Share your dilemmas and get honest opinions from other Mumsnetters.

45 & first baby

72 replies

Everythingnotsaved · 07/02/2020 05:12

My friend is desperate for a child- they are on their 4th round of IVF and want to keep going & trying. I really feel for them and can’t imagine how painful it must be when you really want a baby.

When do you call it a day though? I know that’s none of my business but I worry that it’s just putting them through such stress & it’s false hope when she is now 45 - I think they are going for donor eggs now so think then the odds are better.

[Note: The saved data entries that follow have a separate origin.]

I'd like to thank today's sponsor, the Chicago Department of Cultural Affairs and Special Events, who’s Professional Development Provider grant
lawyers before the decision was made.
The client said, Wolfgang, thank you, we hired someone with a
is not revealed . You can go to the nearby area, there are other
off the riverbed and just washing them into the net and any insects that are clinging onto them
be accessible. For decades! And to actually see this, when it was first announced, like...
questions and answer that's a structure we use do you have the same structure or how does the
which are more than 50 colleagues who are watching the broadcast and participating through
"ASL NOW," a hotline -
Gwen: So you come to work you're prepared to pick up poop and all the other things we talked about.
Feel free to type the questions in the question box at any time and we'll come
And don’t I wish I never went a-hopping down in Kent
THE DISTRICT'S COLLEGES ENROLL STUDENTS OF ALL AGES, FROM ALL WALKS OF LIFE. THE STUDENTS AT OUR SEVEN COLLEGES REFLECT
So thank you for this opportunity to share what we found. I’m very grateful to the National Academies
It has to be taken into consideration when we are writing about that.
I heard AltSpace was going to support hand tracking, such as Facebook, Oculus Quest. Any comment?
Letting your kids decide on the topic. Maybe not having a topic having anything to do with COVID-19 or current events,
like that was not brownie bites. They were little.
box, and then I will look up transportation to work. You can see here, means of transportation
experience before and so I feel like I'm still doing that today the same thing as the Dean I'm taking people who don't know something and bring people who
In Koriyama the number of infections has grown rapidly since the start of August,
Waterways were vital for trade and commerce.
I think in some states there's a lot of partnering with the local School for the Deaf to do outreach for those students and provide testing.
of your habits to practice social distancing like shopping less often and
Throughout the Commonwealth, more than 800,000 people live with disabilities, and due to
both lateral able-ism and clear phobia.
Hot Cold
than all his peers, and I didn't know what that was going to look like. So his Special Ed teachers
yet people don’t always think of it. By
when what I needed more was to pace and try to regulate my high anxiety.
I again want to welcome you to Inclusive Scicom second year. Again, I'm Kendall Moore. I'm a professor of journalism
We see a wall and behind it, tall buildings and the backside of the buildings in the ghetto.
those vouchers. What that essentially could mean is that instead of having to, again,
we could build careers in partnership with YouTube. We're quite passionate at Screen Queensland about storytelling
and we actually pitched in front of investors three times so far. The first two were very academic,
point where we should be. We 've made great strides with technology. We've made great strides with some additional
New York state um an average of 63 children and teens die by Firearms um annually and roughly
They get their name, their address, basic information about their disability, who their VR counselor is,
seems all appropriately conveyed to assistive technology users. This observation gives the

Aibu to worry- it’s all they think about & they have been trying for 7 years now both naturally & with treatments . I’d never say anything but I do wonder too how ethical the doctors are - it’s had a big impact on them both financially and emotionally. I know you do hear success stories though

My friend isn’t the same person she was 7 years ago- she’s so stressed 😥

OP posts:
DonKeyshot · 07/02/2020 06:26

Your friend may appear broken but, if successful, I venture to suggest that she will miraculously be made whole and the years will drop off her.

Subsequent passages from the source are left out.